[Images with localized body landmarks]

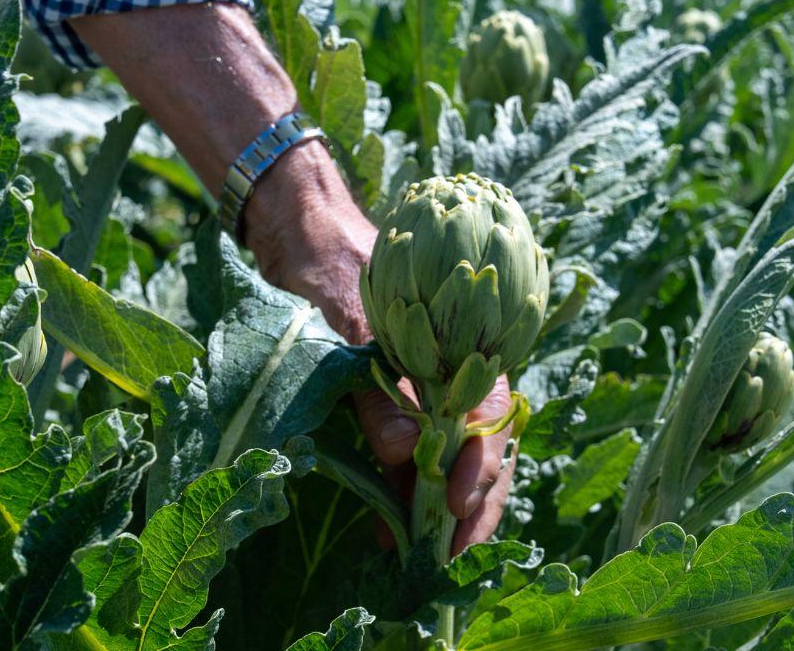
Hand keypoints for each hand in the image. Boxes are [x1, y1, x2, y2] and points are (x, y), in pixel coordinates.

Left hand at [243, 145, 517, 555]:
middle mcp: (454, 370)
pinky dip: (406, 493)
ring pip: (451, 460)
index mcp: (461, 342)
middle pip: (481, 449)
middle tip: (448, 559)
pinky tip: (391, 528)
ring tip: (420, 558)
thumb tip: (405, 455)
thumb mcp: (348, 322)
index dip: (480, 467)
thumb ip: (377, 390)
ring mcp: (428, 388)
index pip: (489, 415)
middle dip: (471, 507)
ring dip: (439, 511)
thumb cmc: (331, 265)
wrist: (304, 233)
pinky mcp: (398, 402)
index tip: (457, 508)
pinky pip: (414, 454)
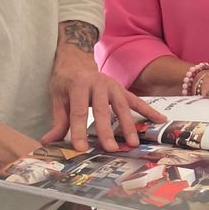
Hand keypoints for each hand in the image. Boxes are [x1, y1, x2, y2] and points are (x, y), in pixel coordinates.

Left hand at [42, 54, 165, 150]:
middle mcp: (98, 83)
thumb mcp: (58, 98)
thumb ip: (58, 121)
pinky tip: (160, 120)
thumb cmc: (66, 82)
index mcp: (78, 84)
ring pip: (122, 107)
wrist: (76, 61)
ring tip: (133, 143)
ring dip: (128, 125)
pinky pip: (137, 100)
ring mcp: (113, 85)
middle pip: (102, 110)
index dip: (78, 130)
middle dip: (106, 131)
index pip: (79, 111)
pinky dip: (149, 110)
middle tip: (110, 148)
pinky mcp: (122, 89)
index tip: (80, 148)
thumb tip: (48, 142)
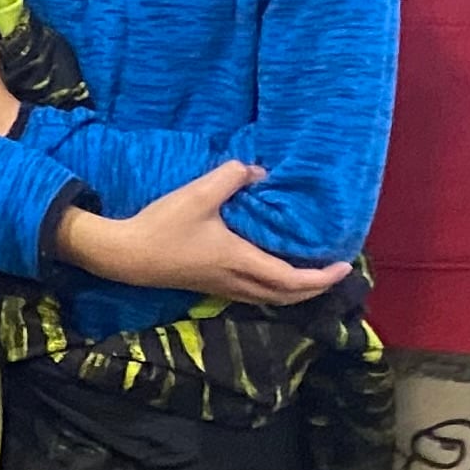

§ What to do:
Your answer should hold every line of the entries that contains the string "hand".

§ Exercise response:
Hand keypoints for each hand in the image. Boxes are [x1, y1, x2, y2] and points are (x, y), in pixel coordinates.
Left hand at [243, 145, 517, 555]:
Hand keypoints for each hand in the image. Boxes are [x1, y1, x2, y2] and points are (x, y), in pixel coordinates.
Left hand at [42, 54, 165, 150]:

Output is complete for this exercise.